MECHANISMS OF HIV/SIV MUCOSAL TRANSMISSION

The Division of AIDS (DAIDS), National Institute of Allergy and Infectious Diseases (NIAID), organized a Workshop on HIV/SIV Pathogenesis and Mucosal Transmission on March 14-17, 1994, attended by over 300 participants. The purpose of the workshop was to foster research in the areas of HIV pathogenesis, mucosal transmission, and host factors modulating HIV infection and disease. This article summarizes workshop presentations that focused on mechanisms of HIV or SIV mucosal transmission. The following are highlights from the workshop. The epidemiological data indicating a low probability of infection from a single sexual exposure are consistent with observations that infectious cell-free or cell-associated HIV could be isolated from only 10-57 % of semen samples, and that high levels of SIV are required for infection by a mucosal route.
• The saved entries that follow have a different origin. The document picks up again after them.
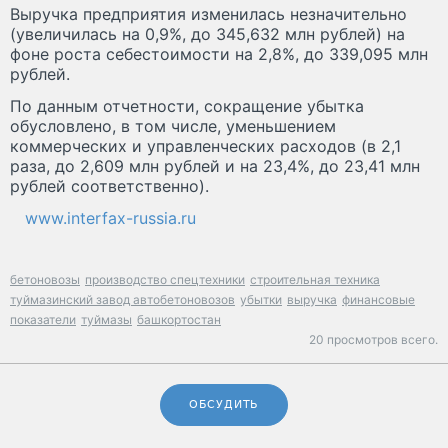
Выручка предприятия изменилась незначительно
(увеличилась на 0,9%, до 345,632 млн рублей) на
фоне роста себестоимости на 2,8%, до 339,095 млн
рублей.
По данным отчетности, сокращение убытка
обусловлено, в том числе, уменьшением
коммерческих и управленческих расходов (в 2,1
раза, до 2,609 млн рублей и на 23,4%, до 23,41 млн
рублей соответственно).
www.interfax-russia.ru
бетоновозы
производство спецтехники
строительная техника
туймазинский завод автобетоновозов
убытки
выручка
финансовые
показатели
туймазы
башкортостан
20 просмотров всего.
ОБСУДИТЬ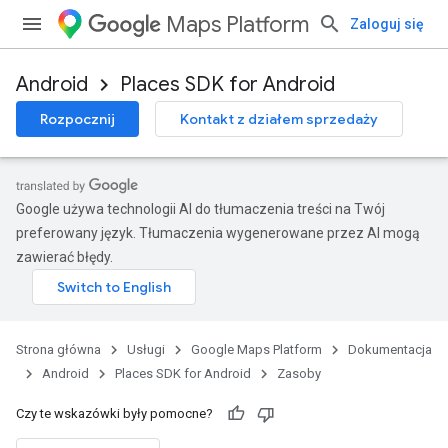
Maps Platform
Zaloguj się
Android
Places SDK for Android
Rozpocznij
Kontakt z działem sprzedaży
Google używa technologii AI do tłumaczenia treści na Twój
preferowany język. Tłumaczenia wygenerowane przez AI mogą
zawierać błędy.
Strona główna
Usługi
Google Maps Platform
Dokumentacja
Android
Places SDK for Android
Zasoby
Czy te wskazówki były pomocne?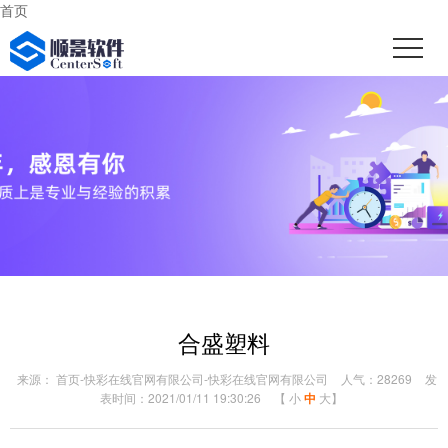
首页
合盛塑料
来源： 首页-快彩在线官网有限公司-快彩在线官网有限公司
人气：28269
发
表时间：2021/01/11 19:30:26
【
小
中
大
】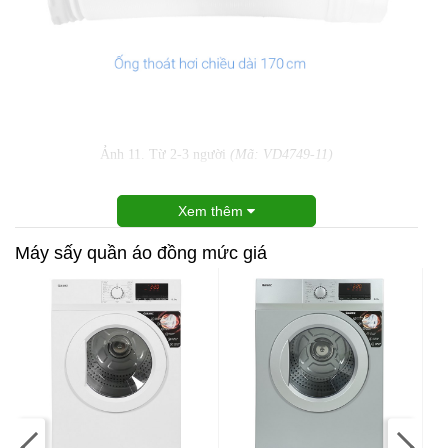
Ảnh 11. Từ 2-3 người
(Mã: VD4749-11)
Xem thêm
Máy sấy quần áo đồng mức giá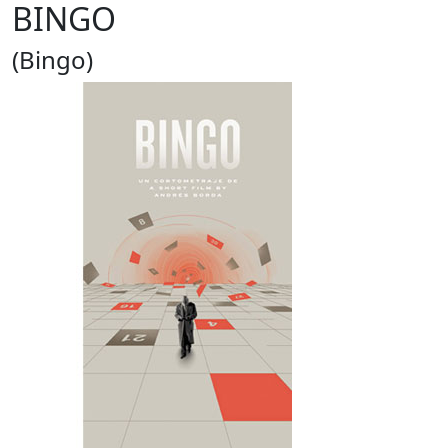
BINGO
(Bingo)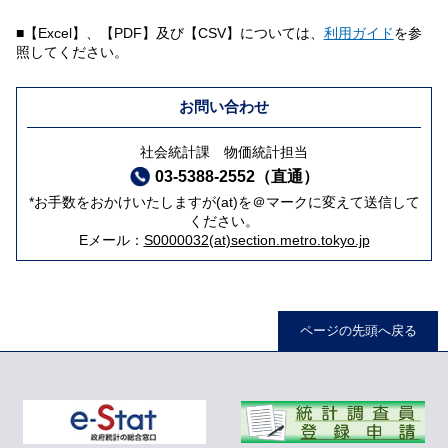
■【Excel】、【PDF】及び【CSV】については、
利用ガイド
を参
照してください。
お問い合わせ
社会統計課 物価統計担当
03-5388-2552（直通）
*お手数をおかけいたしますが(at)を＠マークに変えて送信して
ください。
Eメール：
S0000032(at)section.metro.tokyo.jp
ページの先頭へ戻る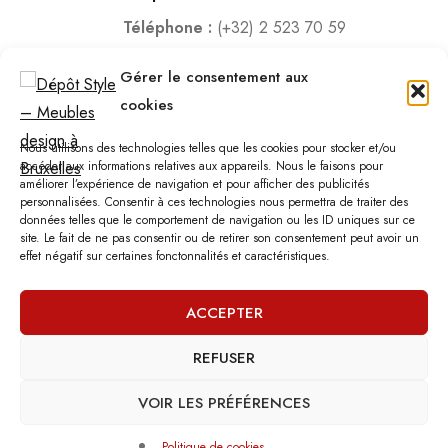
Téléphone :
(+32) 2 523 70 59
Email :
contact@depotstyle.be
Gérer le consentement aux
Adresse :
Rue des Deux Gares 6, 1070 Bruxelles
cookies
Heures d’ouverture
Nous utilisons des technologies telles que les cookies pour stocker et/ou
Lundi – Samedi :
10:00 – 18:30
accéder aux informations relatives aux appareils. Nous le faisons pour
améliorer l’expérience de navigation et pour afficher des publicités
Vendredi :
10:00-13:00 – 15:00 -18:30
personnalisées. Consentir à ces technologies nous permettra de traiter des
Dimanche :
12:00-18:00
données telles que le comportement de navigation ou les ID uniques sur ce
site. Le fait de ne pas consentir ou de retirer son consentement peut avoir un
effet négatif sur certaines fonctonnalités et caractéristiques.
Nous sommes fermés les jours fériés.
ACCEPTER
REFUSER
©
Dépôt Style
– Tous droits réservés.
Agence web
: Vebdès
Conditions d'utilisation
Politique Vie Privée
Qui sommes-nous
VOIR LES PRÉFÉRENCES
Politique de cookies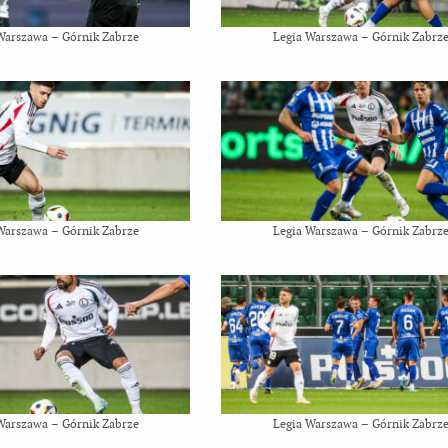
Warszawa – Górnik Zabrze
Legia Warszawa – Górnik Zabrz
Warszawa – Górnik Zabrze
Legia Warszawa – Górnik Zabrz
Warszawa – Górnik Zabrze
Legia Warszawa – Górnik Zabrz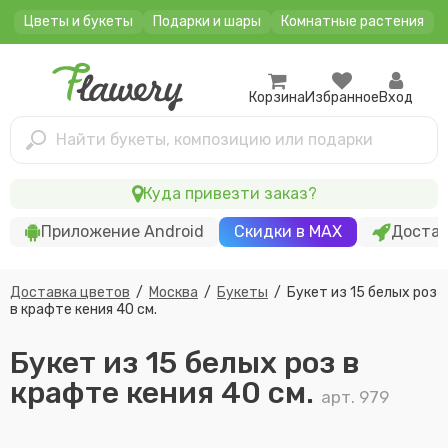
Цветы и букеты
Подарки и шары
Комнатные растения
Корзина
Избранное
Вход
Найти букеты, композицию или подарки
Куда привезти заказ?
Приложение Android
Скидки в MAX
Достав
Доставка цветов
/
Москва
/
Букеты
/
Букет из 15 белых роз
в крафте кения 40 см.
Букет из 15 белых роз в
крафте кения 40 см.
арт. 979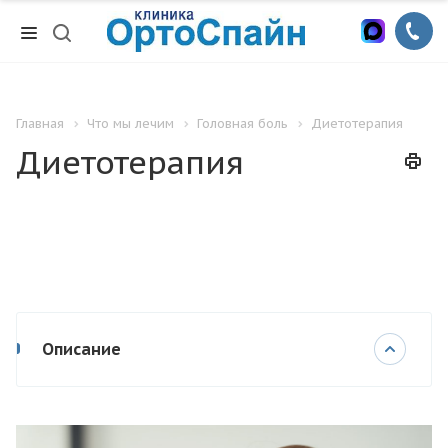
Главная
Что мы лечим
Головная боль
Диетотерапия
Диетотерапия
Описание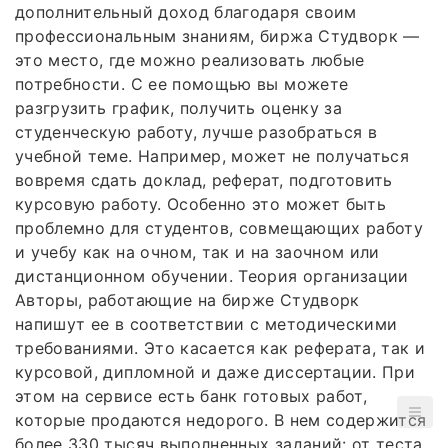
дополнительный доход благодаря своим
профессиональным знаниям, биржа Студворк —
это место, где можно реализовать любые
потребности. С ее помощью вы можете
разгрузить график, получить оценку за
студенческую работу, лучше разобраться в
учебной теме. Например, может не получаться
вовремя сдать доклад, реферат, подготовить
курсовую работу. Особенно это может быть
проблемно для студентов, совмещающих работу
и учебу как на очном, так и на заочном или
дистанционном обучении. Теория организации
Авторы, работающие на бирже Студворк
напишут ее в соответствии с методическими
требованиями. Это касается как реферата, так и
курсовой, дипломной и даже диссертации. При
этом на сервисе есть банк готовых работ,
которые продаются недорого. В нем содержится
более 330 тысяч выполненных заданий: от теста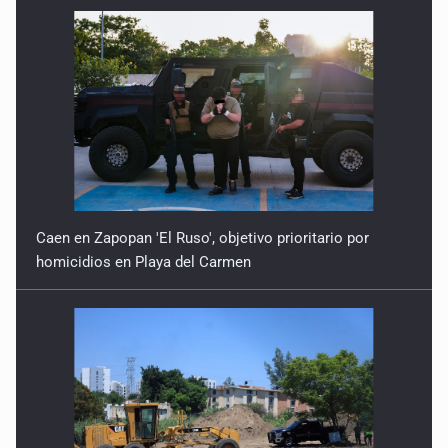
Caen en Zapopan 'El Ruso', objetivo prioritario por
homicidios en Playa del Carmen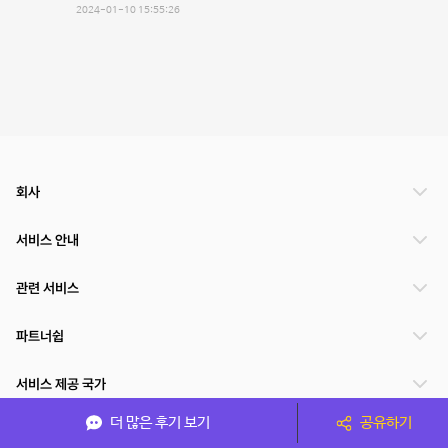
2024-01-10 15:55:26
회사
서비스 안내
관련 서비스
파트너쉽
서비스 제공 국가
더 많은 후기 보기
공유하기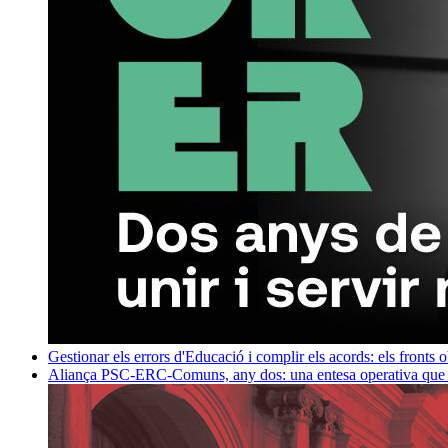
Gestionar els errors d'Educació i complir els acords: els fronts 
Aliança PSC-ERC-Comuns, any dos: una entesa operativa que mi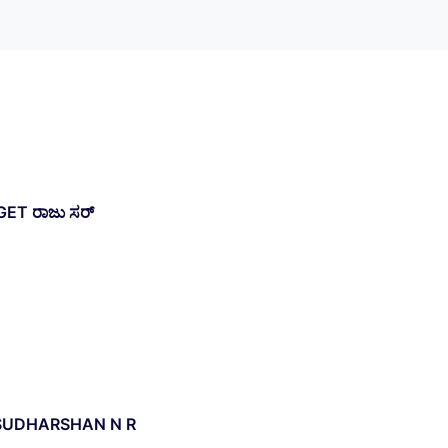
GET ರಾಜು ಸರ್
 SUDHARSHAN N R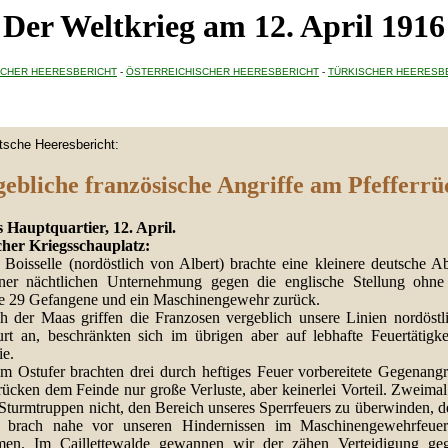
Der Weltkrieg am 12. April 1916
CHER HEERESBERICHT
-
ÖSTERREICHISCHER HEERESBERICHT
-
TÜRKISCHER HEERESB
tsche Heeresbericht:
ebliche französische Angriffe am Pfefferr
 Hauptquartier, 12. April.
cher Kriegsschauplatz:
 Boisselle (nordöstlich von Albert) brachte eine kleinere deutsche Ab
ner nächtlichen Unternehmung gegen die englische Stellung ohne
te 29 Gefangene und ein Maschinengewehr zurück.
ch der Maas griffen die Franzosen vergeblich unsere Linien nordöstl
rt an, beschränkten sich im übrigen aber auf lebhafte Feuertätigkei
ie.
m Ostufer brachten drei durch heftiges Feuer vorbereitete Gegenangr
rücken dem Feinde nur große Verluste, aber keinerlei Vorteil. Zweima
Sturmtruppen nicht, den Bereich unseres Sperrfeuers zu überwinden, de
 brach nahe vor unseren Hindernissen im Maschinengewehrfeuer
en. Im Caillettewalde gewannen wir der zähen Verteidigung ge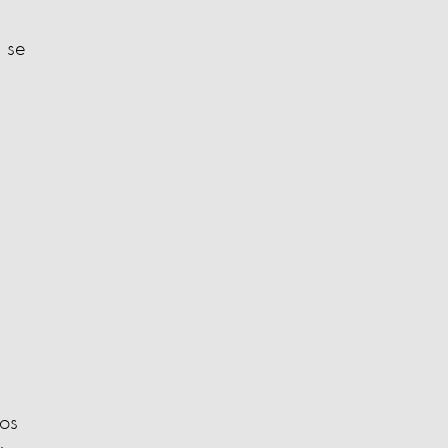
s se
los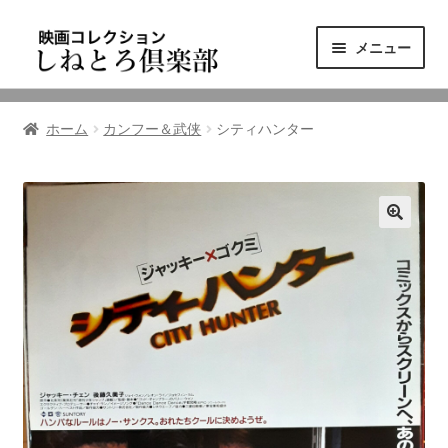
ナ
コ
メニュー
ビ
ン
ゲ
テ
ニュース
ー
ン
ホーム
カンフー＆武侠
シティハンター
シ
ツ
映画コレクション
ョ
へ
ン
ス
東三河の映画館
へ
キ
ス
ッ
しねとろ倶楽部について
キ
プ
ッ
プ
リンクの旅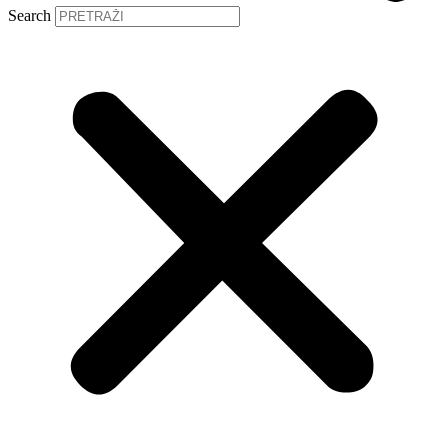
Search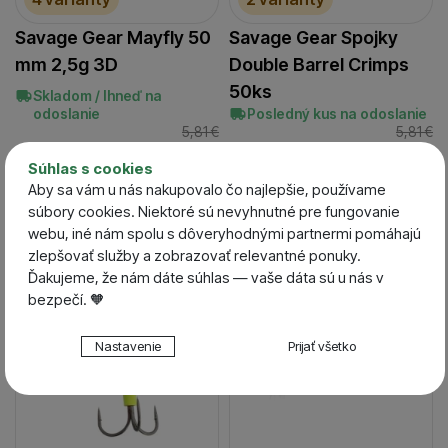
Savage Gear Mayfly 50
Savage Gear Spojky
mm 2,5g 3D
Double Barrel Crimps
50ks
Skladom / Ihneď na
odoslanie
Posledný kus na odoslanie
5,81
€
5,81
€
od 5,23
€
od 5,23
€
Súhlas s cookies
Aby sa vám u nás nakupovalo čo najlepšie, používame
súbory cookies. Niektoré sú nevyhnutné pre fungovanie
-10 %
-10 %
webu, iné nám spolu s dôveryhodnými partnermi pomáhajú
zlepšovať služby a zobrazovať relevantné ponuky.
Ďakujeme, že nám dáte súhlas — vaše dáta sú u nás v
bezpečí. 🧡
Nastavenie súhlasov s kategóriami cookies
Nastavenie
Prijať všetko
Technické
Technické
-
bez týchto cookies náš web nebude fungovať
.
VŽDY AKTÍVNE
Technické cookies umožňujú váš priechod nákupným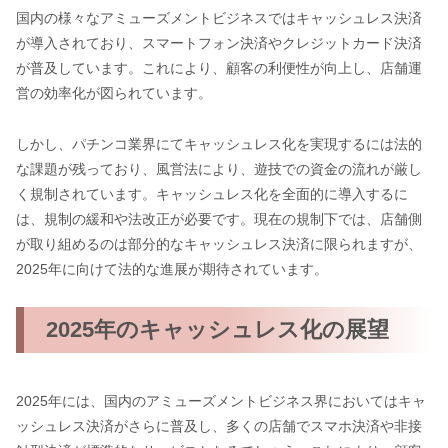
国内の様々なアミューズメントビジネスではキャッシュレス決済
が導入されており、スマートフォン決済やクレジットカード決済
が普及しています。これにより、顧客の利便性が向上し、店舗運
営の効率化が図られています。
しかし、パチンコ業界にてキャッシュレス化を実現するには法的
な課題が残っており、風営法により、遊技での資金の流れが厳し
く規制されています。キャッシュレス化を全面的に導入するに
は、規制の緩和や法改正が必要です。現在の規制下では、店舗側
が取り組めるのは部分的なキャッシュレス決済に限られますが、
2025年に向けて法的な進展が期待されています。
2025年のキャッシュレス化の展望
2025年には、国内のアミューズメントビジネス界においてはキャ
ッシュレス決済がさらに普及し、多くの店舗でスマホ決済や非接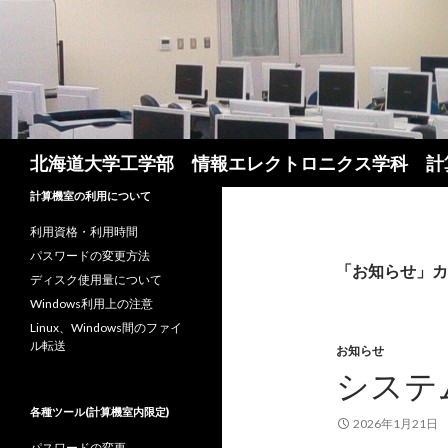
検
北海道大学工学部 情報エレクトロニクス学科 計
索
計算機室の利用について
利用資格・利用時間
パスワードの変更方法
「お知らせ」カ
ディスク使用量について
Windows利用上の注意
Linux、Windows間のファイ
ル転送
お知らせ
システ
各種ツール(計算機室内限定)
2026年1月21日
パスワードの変更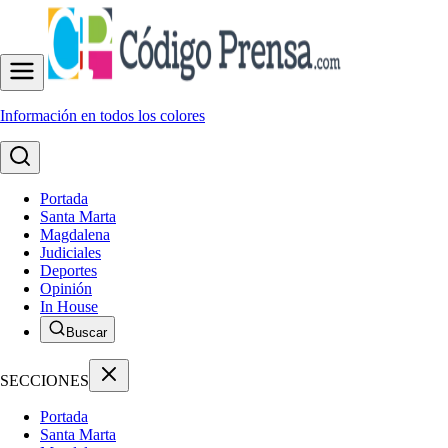
Información en todos los colores
Portada
Santa Marta
Magdalena
Judiciales
Deportes
Opinión
In House
Buscar
SECCIONES
Portada
Santa Marta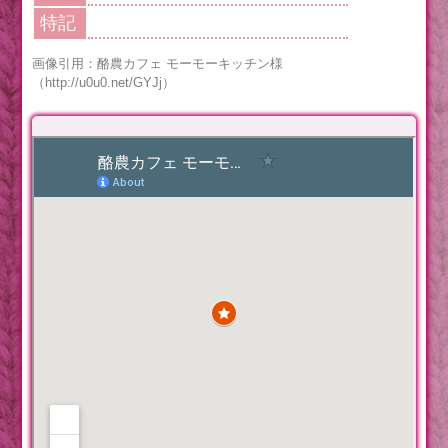
特記
画像引用：酪農カフェ モーモーキッチン様
（http://u0u0.net/GYJj）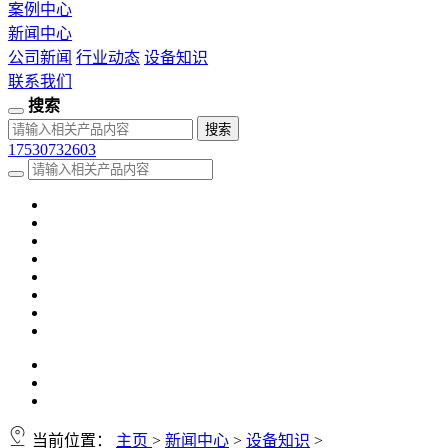
案例中心
新闻中心
公司新闻
行业动态
设备知识
联系我们
搜索
17530732603
当前位置：
主页
>
新闻中心
>
设备知识
>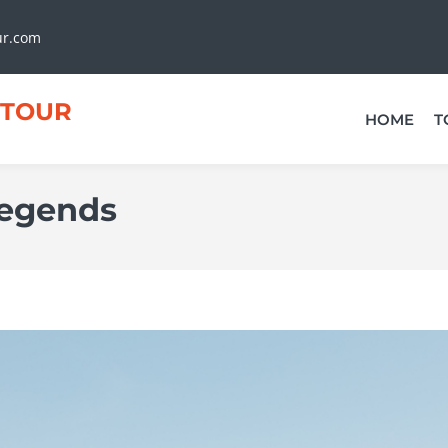
ur.com
TOUR
HOME
T
Legends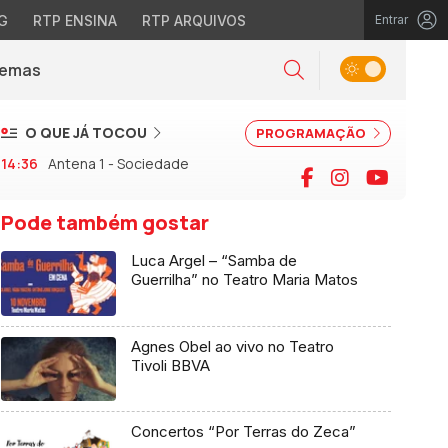
G
RTP ENSINA
RTP ARQUIVOS
Entrar
Alternar tema
Temas
la)
Pesquisar
O QUE JÁ TOCOU
PROGRAMAÇÃO
14:36
Antena 1 - Sociedade
Facebook
Instagram
YouTu
Pode também gostar
Luca Argel – “Samba de
Guerrilha” no Teatro Maria Matos
Agnes Obel ao vivo no Teatro
Tivoli BBVA
Concertos “Por Terras do Zeca”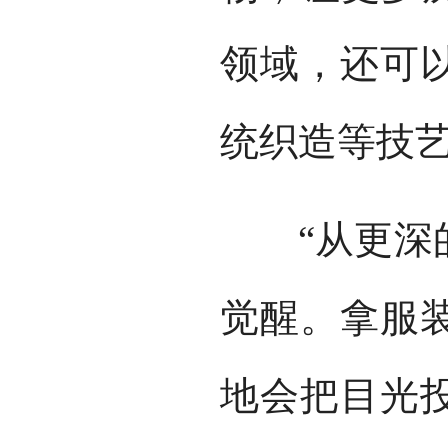
领域，还可
统织造等技
“从更深的
觉醒。拿服
地会把目光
Several lines of circumstantial evidence suggest that an important property of a transmitted HIV or SIV is the ability to infect macrophages. A potential mechanism for cell-associated mucosal transmission is provided by the observations that CD4-negative epithelial cells in culture are efficiently infected by direct contact with HIV-infected T cells, and that HIV-infected epithelial cells are observed in vivo. Cell-free HIV virions contain partial reverse transcripts of viral RNA into DNA, and conditions that promote DNA reverse transcripts, such as incubation in seminal fluid, increase viral infectivity. Finally, evidence is accumulating that transient or abortive infection with short-term recovery of infectious virus in blood can occur in the absence of seroconversion.